THE DATA Start Marker
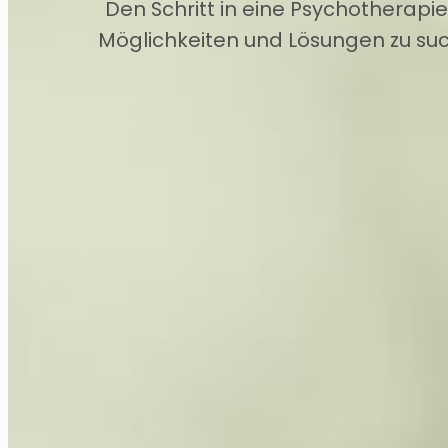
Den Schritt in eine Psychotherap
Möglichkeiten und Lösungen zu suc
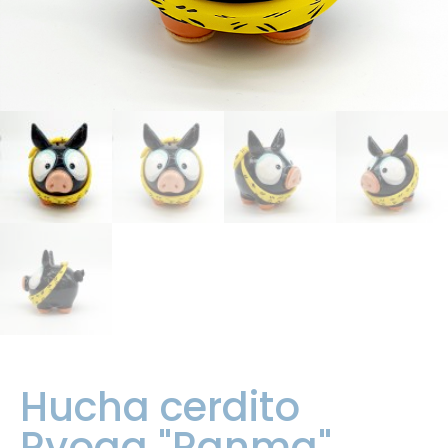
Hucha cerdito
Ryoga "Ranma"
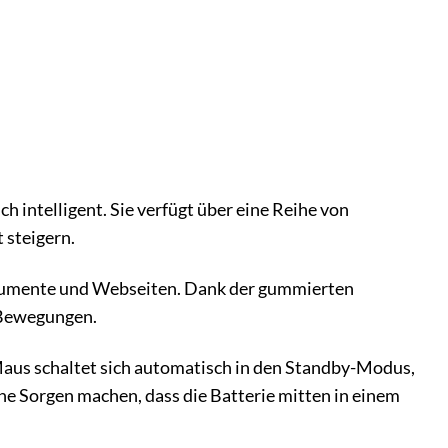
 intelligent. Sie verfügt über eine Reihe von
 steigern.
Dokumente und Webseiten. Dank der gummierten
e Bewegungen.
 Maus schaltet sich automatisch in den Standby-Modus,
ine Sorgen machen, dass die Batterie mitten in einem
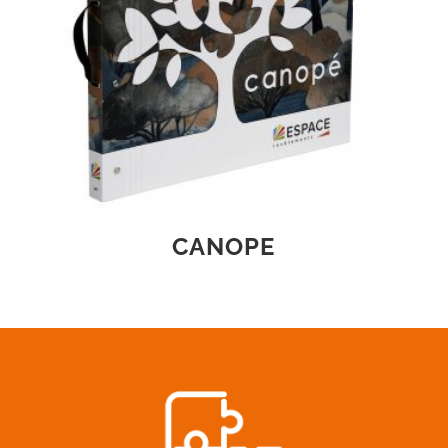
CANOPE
THE DATA End Marker
Transcribe all records verbatim and omit each image.

REPLY.
Den Schritt in eine Psychotherap
Möglichkeiten und Lösungen zu suc
Hucha cerdito
Ryoga "Ranma"
 intelligent. Sie verfügt über eine Reihe von
 steigern.
Dokumente und Webseiten. Dank der gummierten
e Bewegungen.
 Maus schaltet sich automatisch in den Standby-Modus,
ine Sorgen machen, dass die Batterie mitten in einem
CANOPE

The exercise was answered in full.